Chef Dani Garcia at Smoked Room delivers what he calls "Fire Omakase" — smokey notes threading through courses of sea cucumber noodles, dashi tomato snow with smoked mackerel, and dry-aged Kinki with seaweed emulsion. The intimate 14-seat semi-circular table faces an open kitchen where fire and grill are central.
Chef Jose Barroso at Tasca (alongside renowned José Avillez, awarded 3 Knives at The Best Chef Awards) brings Portugal to Dubai with signature dishes like the off-menu grilled Carabineiros prawns — "seriously the best prawns you'll ever have."
A practical test when comparing restaurants:
- Is there a tasting menu with a clear narrative?
- Does the kitchen have a signature style, not just luxury ingredients?
- Are diners choosing the restaurant for the cooking, not only the room?
That last question matters. Especially in Dubai.
Date night, hotel dining and special-occasion restaurants
For date night or a special occasion, hotel restaurants often make the evening easier. Valet is smoother. Arrival is calmer. The transition from lobby to dining room feels intentional. And if you're dressed for dinner in July, that blast of conditioned air after stepping out of the car feels almost ceremonial.
Top hotel-based Michelin restaurants for special occasions:
- Il Ristorante – Niko Romito (2 stars, One&Only One Za'abeel) — Sleek minimalism with harbor views. The calm Italian atmosphere works for both celebrations and intimate dinners.
- STAY by Yannick Alléno (2 stars, One&Only The Palm) — French grandeur suited to milestone celebrations. Expect 3,500+ AED for two with wine pairing.

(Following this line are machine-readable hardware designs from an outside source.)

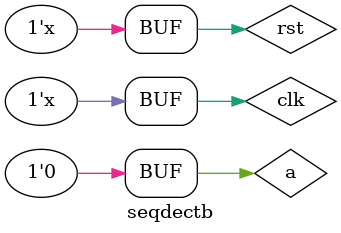
<source format=v>
`timescale 1ns / 1ps

module seqdec(input a,clk,rst, output reg y);
	parameter idle = 0 ;
	parameter s0 = 1;
	parameter s1 = 2; 
	parameter s2 = 3; 
	reg[1:0]state = idle;
	
	always@(posedge clk)
	  begin 
		case(state)
		
		idle:
		if(rst)
		begin
		state = idle; 
		y <= 1'b0;
		end
		else
		begin 
		y <= 1'b0;
		state <= s0;
		end
		
		s0:
		if(a)
		begin 
		y <=1'b0;
		state<=s1;
		end
		else 
		begin 
		state<=s0;
		y<=1'b0;
		end
		
		
		s1: 
		if(a==1'b0)
		begin 
		y<=1'b0;
		state<= s2;
		end
		else 
		begin 
		state<=s0;
		y<=1'b0;
		end
		
		
		s2:
		if(a==1'b0)
		begin 
		y<=1'b1;
		state<=s0; 
		end
		else
		begin 
		y<=1'b0; 
		state<=s0;
		end
		
		
		endcase
	end
endmodule 




module seqdectb();
wire y;
reg a,clk,rst; 
seqdec duu1(.a(a),.clk(clk),.rst(rst),.y(y));

initial begin 
clk =1'b0; 
rst =1'b0;
a = 1'b1; 
#10 a= 1'b0; 
#10 a= 1'b0;
#10 a= 1'b1;
#10 a= 1'b0; 
#10 a= 1'b0;
#10 a= 1'b0; 
#10 a= 1'b0;
#10 a= 1'b1; 
#10 a= 1'b0;
#10 a= 1'b0; 
#10 a= 1'b0;
#10 a= 1'b0;
#10 a= 1'b1; 
#10 a= 1'b0;
#10 a= 1'b0; 
#10 a= 1'b0;
#10 a= 1'b0;
#10 a= 1'b1; 
#10 a= 1'b0;
#10 a= 1'b0; 
#10 a= 1'b0;
#10 a= 1'b1; 
#10 a= 1'b0;
#10 a=1'b1;
#10 a=1'b0;
#10 a=1'b0;
#10 a=1'b0;
#10 a=1'b0;
#10 a=1'b1;
#10 a=1'b0;
#10 a=1'b0;
#10 a=1'b0;
#10 a=1'b0;
#10 a=1'b1;
#10 a=1'b0;
#10 a=1'b0;
#10 a=1'b0;
#10 a=1'b0;
#10 a=1'b1;
#10 a=1'b0;
#10 a=1'b0;
#10 a=1'b0;
#10 a=1'b0;
#10 a=1'b1;
#10 a=1'b0;
#10 a=1'b0;
#10 a=1'b0;
#10 a=1'b0;
#10 a=1'b1;
#10 a=1'b0;
#10 a=1'b0;
#10 a=1'b0;
#10 a=1'b0;
#10 a=1'b1;
#10 a=1'b0;
#10 a=1'b0;

end

always#5 clk=~clk;
always#100 rst=~rst;


endmodule
</source>
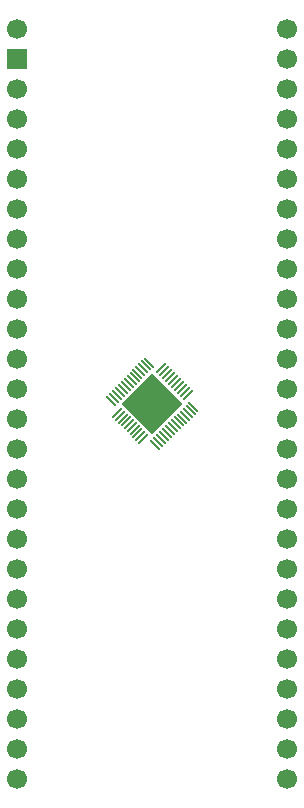
<source format=gts>
G04 #@! TF.GenerationSoftware,KiCad,Pcbnew,9.0.6*
G04 #@! TF.CreationDate,2026-01-08T20:47:40-06:00*
G04 #@! TF.ProjectId,QFN-48_5x5_P0.35,51464e2d-3438-45f3-9578-355f50302e33,rev?*
G04 #@! TF.SameCoordinates,Original*
G04 #@! TF.FileFunction,Soldermask,Top*
G04 #@! TF.FilePolarity,Negative*
%FSLAX46Y46*%
G04 Gerber Fmt 4.6, Leading zero omitted, Abs format (unit mm)*
G04 Created by KiCad (PCBNEW 9.0.6) date 2026-01-08 20:47:40*
%MOMM*%
%LPD*%
G01*
G04 APERTURE LIST*
G04 Aperture macros list*
%AMRoundRect*
0 Rectangle with rounded corners*
0 $1 Rounding radius*
0 $2 $3 $4 $5 $6 $7 $8 $9 X,Y pos of 4 corners*
0 Add a 4 corners polygon primitive as box body*
4,1,4,$2,$3,$4,$5,$6,$7,$8,$9,$2,$3,0*
0 Add four circle primitives for the rounded corners*
1,1,$1+$1,$2,$3*
1,1,$1+$1,$4,$5*
1,1,$1+$1,$6,$7*
1,1,$1+$1,$8,$9*
0 Add four rect primitives between the rounded corners*
20,1,$1+$1,$2,$3,$4,$5,0*
20,1,$1+$1,$4,$5,$6,$7,0*
20,1,$1+$1,$6,$7,$8,$9,0*
20,1,$1+$1,$8,$9,$2,$3,0*%
%AMRotRect*
0 Rectangle, with rotation*
0 The origin of the aperture is its center*
0 $1 length*
0 $2 width*
0 $3 Rotation angle, in degrees counterclockwise*
0 Add horizontal line*
21,1,$1,$2,0,0,$3*%
G04 Aperture macros list end*
%ADD10RoundRect,0.050000X-0.424264X0.353553X0.353553X-0.424264X0.424264X-0.353553X-0.353553X0.424264X0*%
%ADD11RoundRect,0.050000X-0.424264X-0.353553X-0.353553X-0.424264X0.424264X0.353553X0.353553X0.424264X0*%
%ADD12RotRect,3.700000X3.700000X315.000000*%
%ADD13C,1.700000*%
%ADD14R,1.700000X1.700000*%
G04 APERTURE END LIST*
D10*
X138164834Y-117167498D03*
X137917348Y-117414986D03*
X137669860Y-117662474D03*
X137422373Y-117909961D03*
X137174885Y-118157449D03*
X136927397Y-118404935D03*
X136679911Y-118652423D03*
X136432423Y-118899911D03*
X136184935Y-119147397D03*
X135937449Y-119394885D03*
X135689961Y-119642373D03*
X135442474Y-119889860D03*
X135194986Y-120137348D03*
X134947498Y-120384834D03*
D11*
X135442474Y-121410140D03*
X135689961Y-121657627D03*
X135937449Y-121905115D03*
X136184935Y-122152603D03*
X136432423Y-122400089D03*
X136679911Y-122647577D03*
X136927397Y-122895065D03*
X137174885Y-123142551D03*
X137422373Y-123390039D03*
X137669860Y-123637526D03*
D10*
X138695166Y-124132502D03*
X138942652Y-123885014D03*
X139190140Y-123637526D03*
X139437627Y-123390039D03*
X139685115Y-123142551D03*
X139932603Y-122895065D03*
X140180089Y-122647577D03*
X140427577Y-122400089D03*
X140675065Y-122152603D03*
X140922551Y-121905115D03*
X141170039Y-121657627D03*
X141417526Y-121410140D03*
X141665014Y-121162652D03*
X141912502Y-120915166D03*
D11*
X141417526Y-119889860D03*
X141170039Y-119642373D03*
X140922551Y-119394885D03*
X140675065Y-119147397D03*
X140427577Y-118899911D03*
X140180089Y-118652423D03*
X139932603Y-118404935D03*
X139685115Y-118157449D03*
X139437627Y-117909961D03*
X139190140Y-117662474D03*
D12*
X138430000Y-120650000D03*
D13*
X127000000Y-88900000D03*
D14*
X127000000Y-91440000D03*
D13*
X127000000Y-93980000D03*
X127000000Y-96520000D03*
X127000000Y-99060000D03*
X127000000Y-101600000D03*
X127000000Y-104140000D03*
X127000000Y-106680000D03*
X127000000Y-109220000D03*
X127000000Y-111760000D03*
X127000000Y-114300000D03*
X127000000Y-116840000D03*
X127000000Y-119380000D03*
X127000000Y-121920000D03*
X127000000Y-124460000D03*
X127000000Y-127000000D03*
X127000000Y-129540000D03*
X127000000Y-132080000D03*
X127000000Y-134620000D03*
X127000000Y-137160000D03*
X127000000Y-139700000D03*
X127000000Y-142240000D03*
X127000000Y-144780000D03*
X127000000Y-147320000D03*
X127000000Y-149860000D03*
X127000000Y-152400000D03*
X149860000Y-88900000D03*
X149860000Y-91440000D03*
X149860000Y-93980000D03*
X149860000Y-96520000D03*
X149860000Y-99060000D03*
X149860000Y-101600000D03*
X149860000Y-104140000D03*
X149860000Y-106680000D03*
X149860000Y-109220000D03*
X149860000Y-111760000D03*
X149860000Y-114300000D03*
X149860000Y-116840000D03*
X149860000Y-119380000D03*
X149860000Y-121920000D03*
X149860000Y-124460000D03*
X149860000Y-127000000D03*
X149860000Y-129540000D03*
X149860000Y-132080000D03*
X149860000Y-134620000D03*
X149860000Y-137160000D03*
X149860000Y-139700000D03*
X149860000Y-142240000D03*
X149860000Y-144780000D03*
X149860000Y-147320000D03*
X149860000Y-149860000D03*
X149860000Y-152400000D03*
M02*

</source>
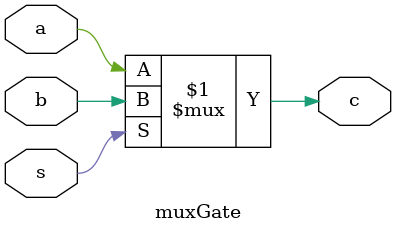
<source format=v>
module muxGate( a, b, s, c);

	input a;
	input b;
    input s;
	output c;

	assign c = s ? b:a;

endmodule

</source>
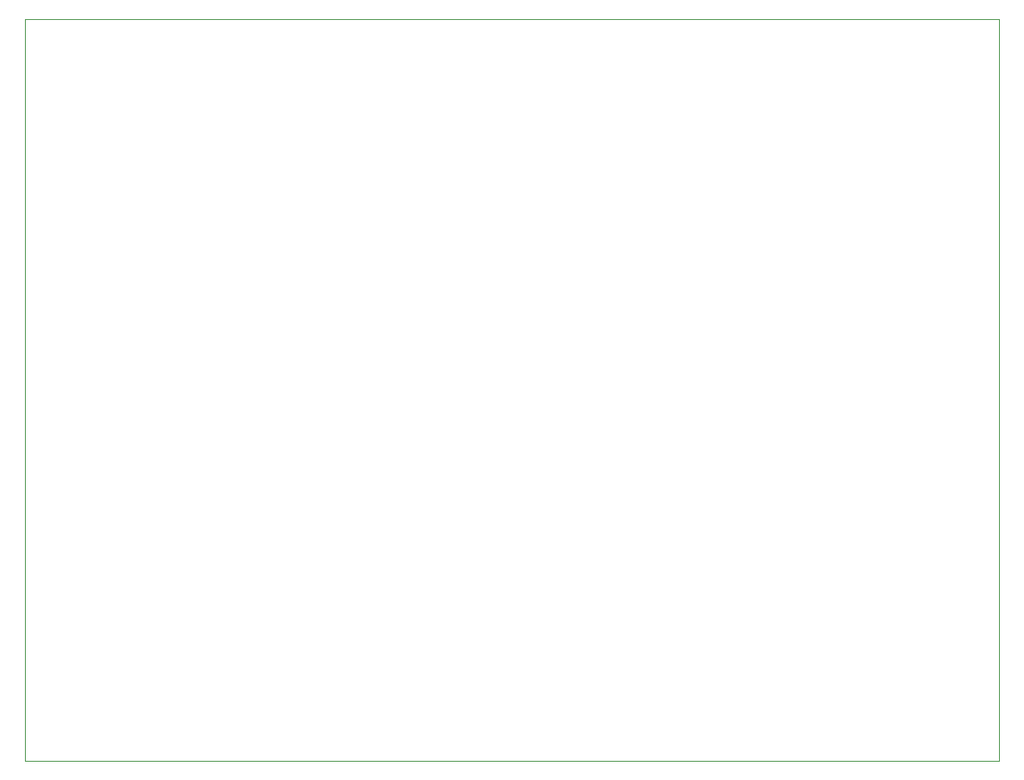
<source format=gm1>
G04 #@! TF.GenerationSoftware,KiCad,Pcbnew,9.0.2*
G04 #@! TF.CreationDate,2026-02-09T22:21:52+09:00*
G04 #@! TF.ProjectId,EMUZ80_RP2040,454d555a-3830-45f5-9250-323034302e6b,Rev001*
G04 #@! TF.SameCoordinates,Original*
G04 #@! TF.FileFunction,Profile,NP*
%FSLAX46Y46*%
G04 Gerber Fmt 4.6, Leading zero omitted, Abs format (unit mm)*
G04 Created by KiCad (PCBNEW 9.0.2) date 2026-02-09 22:21:52*
%MOMM*%
%LPD*%
G01*
G04 APERTURE LIST*
G04 #@! TA.AperFunction,Profile*
%ADD10C,0.100000*%
G04 #@! TD*
G04 APERTURE END LIST*
D10*
X103385000Y-142270000D02*
X103385000Y-66705000D01*
X202445000Y-66705000D02*
X202445000Y-142270000D01*
X202445000Y-142270000D02*
X103385000Y-142270000D01*
X202445000Y-66705000D02*
X103385000Y-66705000D01*
M02*

</source>
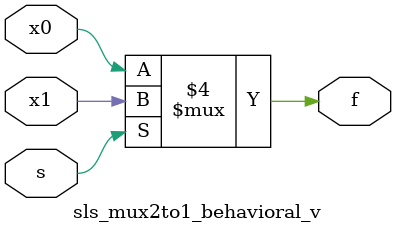
<source format=v>
module sls_mux2to1_behavioral_v (x1, x0, s, f);

input x1, x0, s;
output reg f;

	always @(x1, x0, s)
		begin
			if (s ==1)
				f = x1;
			else
				f = x0;
		end
		
endmodule

</source>
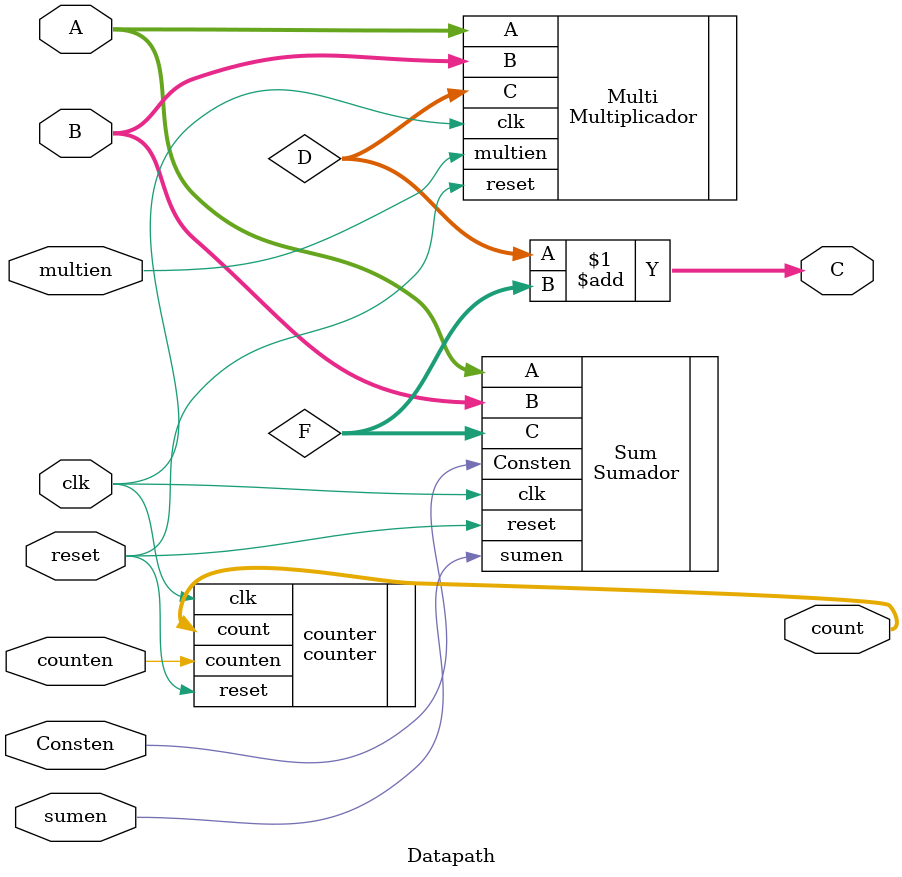
<source format=v>
`timescale 1ns / 1ps


module Datapath(multien,sumen,Consten,counten,A,B,C,count,clk, reset);

input multien,sumen,Consten,counten, reset;
input [3:0]A;
input [3:0]B;

output [15:0]C;
wire[15:0]D,F;
output [3:0] count;
input clk;

Multiplicador Multi(.A(A),.B(B),.C(D), .multien(multien), .reset(reset), .clk(clk)); //modulo multiplicador
Sumador Sum(.A(A),.B(B),.C(F), .sumen(sumen), .reset(reset), .clk(clk),.Consten(Consten)); //modulo sumador
counter counter (.clk(clk), .count(count), .counten(counten), .reset(reset)); //modulo contador

assign C = D+F; // suma el resultado final
endmodule

</source>
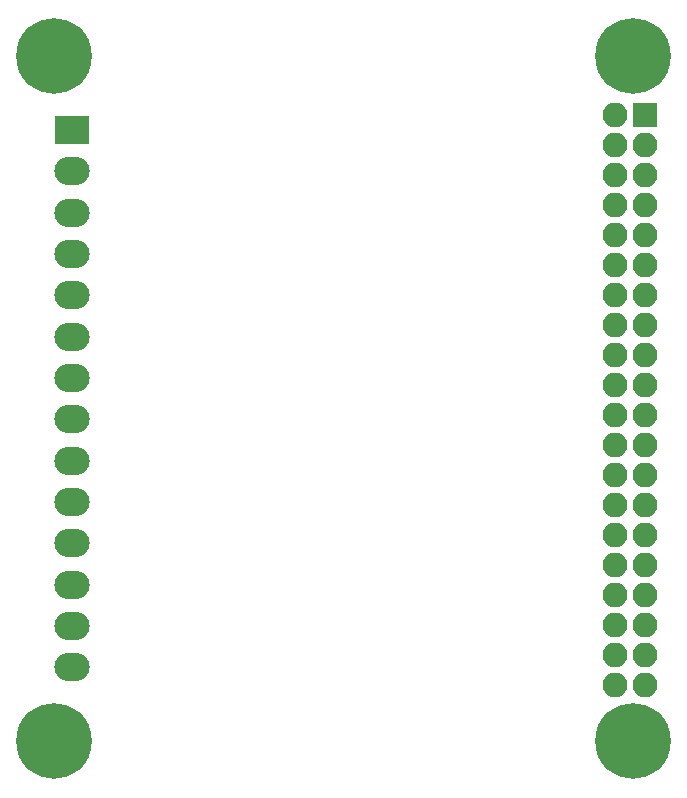
<source format=gbr>
G04 #@! TF.GenerationSoftware,KiCad,Pcbnew,5.0.0-rc3-unknown-14ce5182~65~ubuntu16.04.1*
G04 #@! TF.CreationDate,2018-07-31T19:28:55+01:00*
G04 #@! TF.ProjectId,test,746573742E6B696361645F7063620000,rev?*
G04 #@! TF.SameCoordinates,Original*
G04 #@! TF.FileFunction,Soldermask,Bot*
G04 #@! TF.FilePolarity,Negative*
%FSLAX46Y46*%
G04 Gerber Fmt 4.6, Leading zero omitted, Abs format (unit mm)*
G04 Created by KiCad (PCBNEW 5.0.0-rc3-unknown-14ce5182~65~ubuntu16.04.1) date Tue Jul 31 19:28:55 2018*
%MOMM*%
%LPD*%
G01*
G04 APERTURE LIST*
%ADD10R,3.000000X2.400000*%
%ADD11O,3.000000X2.400000*%
%ADD12C,6.400000*%
%ADD13R,2.100000X2.100000*%
%ADD14O,2.100000X2.100000*%
G04 APERTURE END LIST*
D10*
G04 #@! TO.C,J1*
X142500000Y-55500000D03*
D11*
X142500000Y-59000000D03*
X142500000Y-62500000D03*
X142500000Y-66000000D03*
X142500000Y-69500000D03*
X142500000Y-73000000D03*
X142500000Y-76500000D03*
X142500000Y-80000000D03*
X142500000Y-83500000D03*
X142500000Y-87000000D03*
X142500000Y-90500000D03*
X142500000Y-94000000D03*
X142500000Y-97500000D03*
X142500000Y-101000000D03*
G04 #@! TD*
D12*
G04 #@! TO.C,REF\002A\002A*
X141000000Y-49250000D03*
G04 #@! TD*
G04 #@! TO.C,REF\002A\002A*
X190000000Y-49250000D03*
G04 #@! TD*
G04 #@! TO.C,REF\002A\002A*
X190000000Y-107250000D03*
G04 #@! TD*
D13*
G04 #@! TO.C,RASPI_2_3_HEADER1*
X191000000Y-54250000D03*
D14*
X188460000Y-54250000D03*
X191000000Y-56790000D03*
X188460000Y-56790000D03*
X191000000Y-59330000D03*
X188460000Y-59330000D03*
X191000000Y-61870000D03*
X188460000Y-61870000D03*
X191000000Y-64410000D03*
X188460000Y-64410000D03*
X191000000Y-66950000D03*
X188460000Y-66950000D03*
X191000000Y-69490000D03*
X188460000Y-69490000D03*
X191000000Y-72030000D03*
X188460000Y-72030000D03*
X191000000Y-74570000D03*
X188460000Y-74570000D03*
X191000000Y-77110000D03*
X188460000Y-77110000D03*
X191000000Y-79650000D03*
X188460000Y-79650000D03*
X191000000Y-82190000D03*
X188460000Y-82190000D03*
X191000000Y-84730000D03*
X188460000Y-84730000D03*
X191000000Y-87270000D03*
X188460000Y-87270000D03*
X191000000Y-89810000D03*
X188460000Y-89810000D03*
X191000000Y-92350000D03*
X188460000Y-92350000D03*
X191000000Y-94890000D03*
X188460000Y-94890000D03*
X191000000Y-97430000D03*
X188460000Y-97430000D03*
X191000000Y-99970000D03*
X188460000Y-99970000D03*
X191000000Y-102510000D03*
X188460000Y-102510000D03*
G04 #@! TD*
D12*
G04 #@! TO.C,REF\002A\002A*
X141000000Y-107250000D03*
G04 #@! TD*
M02*

</source>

- Dinner by Heston Blumenthal (1 star, Atlantis The Royal) — The theatrical concept and attentive service suit curious couples. The Meat Fruit alone becomes a story you tell afterward.
- Ossiano (1 star, Atlantis The Palm) — Dine alongside a dramatic aquarium with creative seafood and vegetarian menus. As one expert describes: "The setting is magnificent with huge windows looking into the aquarium."
- Tasca by Jose Avillez (1 star, Mandarin Oriental Jumeira) — The infinity pool and Arabian Gulf views make this hard to beat for daytime or sunset celebrations.
- Al Muntaha (1 star, Burj Al Arab) — Fine dining with panoramic views from the iconic sail-shaped hotel.